Fener Kalamış Cad. Belvü Apt. No: 75
K: 1 D:2 Kadıköy / İstanbul / Türkiye
Yol Tarifi Alın!                     

Mektubumuzla ilgili olarak başlatmış olduğu tartışmadan ötürü yazışma yapan kişilere teşekkür ederiz. Nöroleptik malign sendromu (NMS)—antidepresanların kullanımı ile birlikte gelişen ensefalopati gibi—gerek kendisi gerekse serotonin sendromu gibi hem dopamin karşıtı hem de serotonerjik etkileri olan ilaçların tetiklediği spektrum bozuklukları olduğunu göstermektedir (1). Beyin dopamin ve serotonin düzeylerini etkileyen ilaçlar bazen farklı olarak NMS ve toksik serotonin sendromu (TSS) olarak tanımlanan nörotoksik davranışsal ve otonom sendromlarla ilişkilendirilmektedir. İlaçların beyindeki varsayılan etki mekanizmalarına göre farklı düzeltici müdahaleler önerilmiştir. Ayrıca Fink, NMS ve TSS’in özel sendromlar olmayıp daha ziyade non-spesifik genelleştirilmiş nörotoksik sendrom örnekleri ve katatoninin alt türleri olduğunu iddia etmiştir (2).
Bu nedenlerle, NMS ve TSS birbirileri ile karıştırılabilir ya da aynı etiyolojik nedenin (dopamin-serotonin dengesizliği) farklı yönlerinin farklı klinik görünümleri olabilir. NMS’in 4 klasik belirtisi olduğu ifade edilmiş olmasına rağmen sendromun bu işaretleri şiddeti yada kombinasyonları ile ilgili olarak tanılanması konusunda üzerinde anlaşmaya varılmış olan herhangi bir kriter bulunmamaktadır (3).

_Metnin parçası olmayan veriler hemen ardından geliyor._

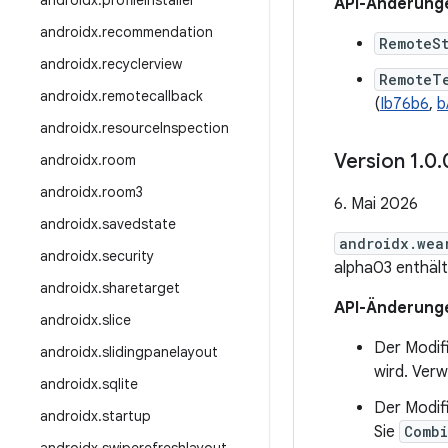
androidx
.
profileinstaller
API-Änderung
androidx
.
recommendation
RemoteS
androidx
.
recyclerview
RemoteT
androidx
.
remotecallback
(
Ib76b6
,
b
androidx
.
resource
Inspection
Version 1
.
0
.
androidx
.
room
androidx
.
room3
6. Mai 2026
androidx
.
savedstate
androidx.wea
androidx
.
security
alpha03 enthäl
androidx
.
sharetarget
API-Änderung
androidx
.
slice
Der Modifi
androidx
.
slidingpanelayout
wird. Ver
androidx
.
sqlite
Der Modif
androidx
.
startup
Sie
Combi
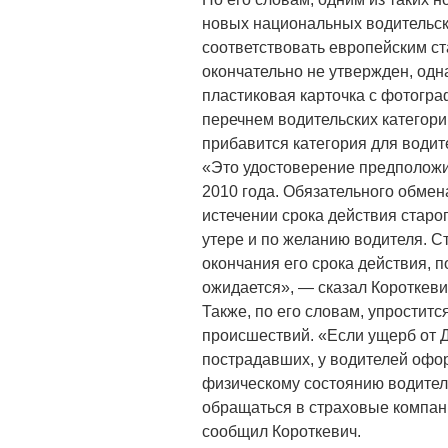
новых национальных водительск
соответствовать европейским с
окончательно не утвержден, одна
пластиковая карточка с фотогр
перечнем водительских категори
прибавится категория для водит
«Это удостоверение предположи
2010 года. Обязательного обмен
истечении срока действия старог
утере и по желанию водителя. С
окончания его срока действия, 
ожидается», — сказал Короткеви
Также, по его словам, упрости
происшествий. «Если ущерб от Д
пострадавших, у водителей офо
физическому состоянию водителя
обращаться в страховые компан
сообщил Короткевич.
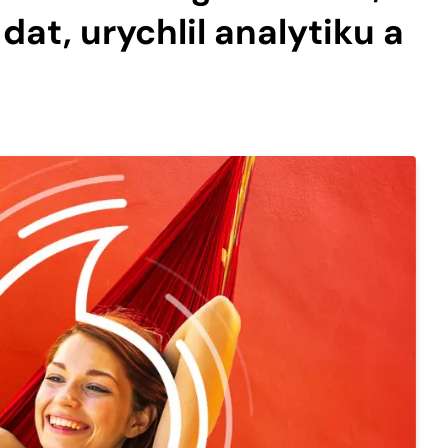
dat, urychlil analytiku a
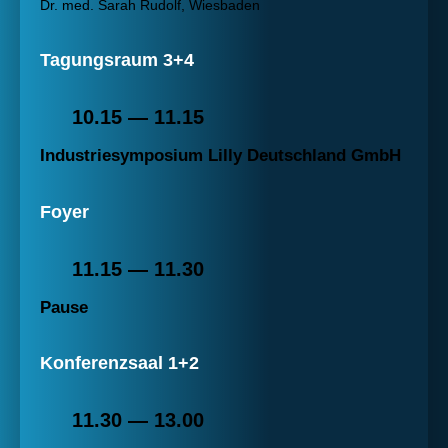
Dr. med. Sarah Rudolf, Wiesbaden
Tagungsraum 3+4
10.15 — 11.15
Industriesymposium Lilly Deutschland GmbH
Foyer
11.15 — 11.30
Pause
Konferenzsaal 1+2
11.30 — 13.00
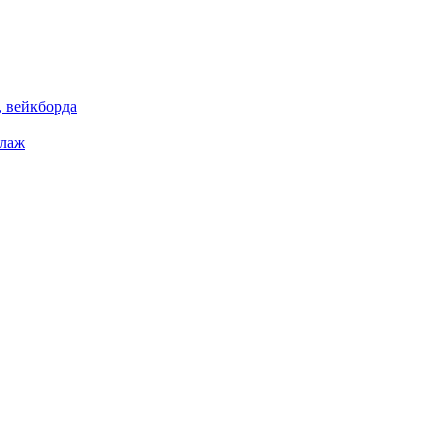
 вейкборда
елаж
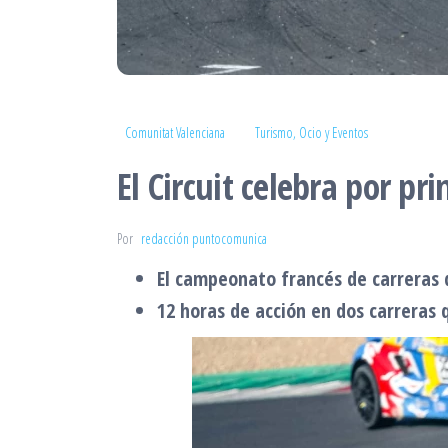
Comunitat Valenciana
Turismo, Ocio y Eventos
El Circuit celebra por p
Por
redacción puntocomunica
El campeonato francés de carreras d
12 horas de acción en dos carreras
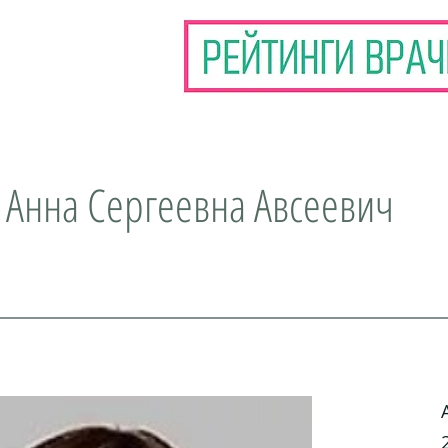
 Анна Сергеевна Авсеевич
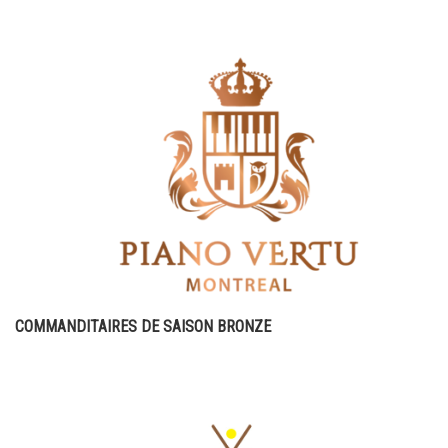
COMMANDITAIRES DE SAISON BRONZE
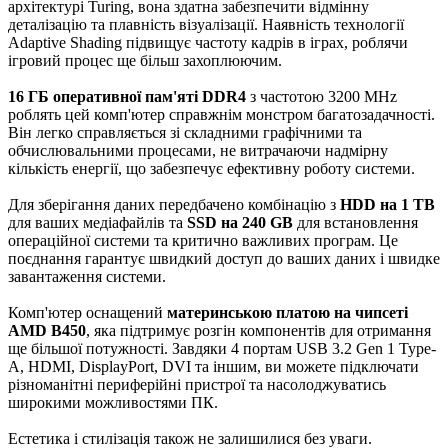
архітектурі Turing, вона здатна забезпечити відмінну
деталізацію та плавність візуалізації. Наявність технології
Adaptive Shading підвищує частоту кадрів в іграх, роблячи
ігровий процес ще більш захоплюючим.
16 ГБ оперативної пам'яті DDR4
з частотою 3200 MHz
роблять цей комп'ютер справжнім монстром багатозадачності.
Він легко справляється зі складними графічними та
обчислювальними процесами, не витрачаючи надмірну
кількість енергії, що забезпечує ефективну роботу системи.
Для зберігання даних передбачено комбінацію з
HDD на 1 TB
для ваших медіафайлів та
SSD на 240 GB
для встановлення
операційної системи та критично важливих програм. Це
поєднання гарантує швидкий доступ до ваших даних і швидке
завантаження системи.
Комп'ютер оснащений
материнською платою на чипсеті
AMD B450
, яка підтримує розгін компонентів для отримання
ще більшої потужності. Завдяки 4 портам USB 3.2 Gen 1 Type-
A, HDMI, DisplayPort, DVI та іншим, ви можете підключати
різноманітні периферійні пристрої та насолоджуватись
широкими можливостями ПК.
Естетика і стилізація також не залишилися без уваги.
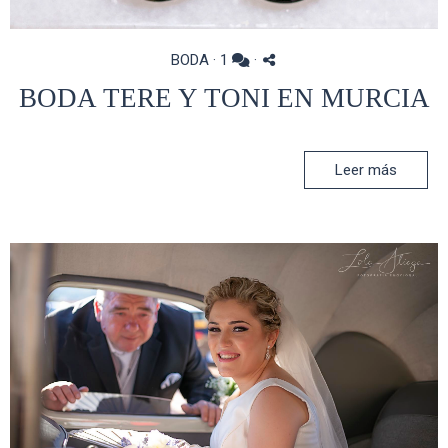
BODA
·
1
·
BODA TERE Y TONI EN MURCIA
Leer más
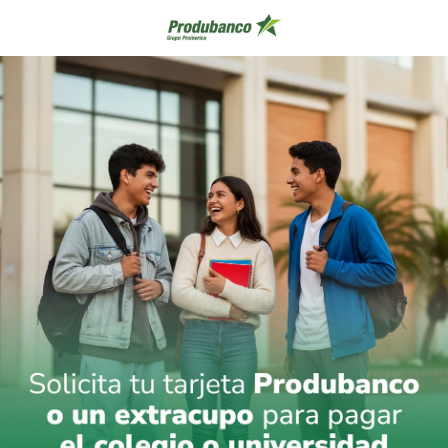
prueba extracupo-educacion (1)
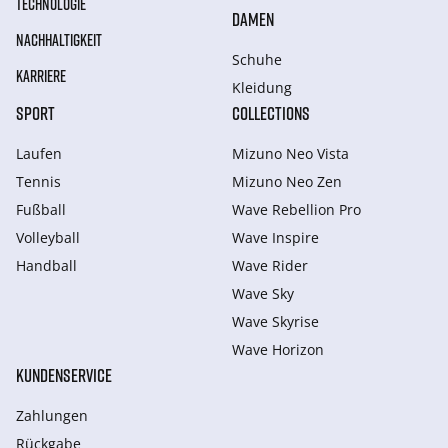
TECHNOLOGIE
DAMEN
NACHHALTIGKEIT
Schuhe
KARRIERE
Kleidung
SPORT
COLLECTIONS
Laufen
Mizuno Neo Vista
Tennis
Mizuno Neo Zen
Fußball
Wave Rebellion Pro
Volleyball
Wave Inspire
Handball
Wave Rider
Wave Sky
Wave Skyrise
Wave Horizon
KUNDENSERVICE
Zahlungen
Rückgabe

Bu sunumdaki hastada, herhangi bir otonom labilite yoktu ancak koma, subferbil ateş ve tedaviye rağmen rijiditenin sürdüğü gözlendi. NMS’te bilinç durumu değişir, koma ve katatoni yaygındır (4). Kreatin Kinaz (CK) NMS’e özel bir belirti olmasa bile, sendromun erken teşhisi açısından önemli olabilir (3). CK’nın kas izoenzimi intramüsküler enjeksiyon, hiperaktivite ve katatoni ile arttırılabilir (5); ayrıca tıbbi açıdan hasta olan ve nöroleptik alan kişilerde de görülebilir (6). Bizim incelediğimiz vakada bu tür durumlar söz konusu değildir. Hasta ventilasyonda iken herhangi bir sakinleştirici yada paralize edici ajan kullanılmamıştır. Bu nedenle herhangi bir sakinleştirici verilmesinin sonlanması ile bilinç yeniden kazanılmamıştır. Aksi durumda bilincin yeniden kazanılması klinik seyrin bir parçası olmazdı. Bu bromokriptin verilmesi ile ilgili gelişmedir.
7 günlük destekleyici tedavi süresince herhangi bir değişiklik gözlemlemedik ancak bromokriptin verildikten sonraki 24 saat içerisinde klinik seyir tamamen iyileşmiştir. Bir görüşe göre sadece destekleyici önlemler ile karşılaştırıldığında bromokriptin NMS beliritilerinin sona erme süresini kısaltmaktadır (7). Elimizdeki vakada hiperkinezi yada klonüs olmadığından serotonin toksitesinden şüphelenmedik.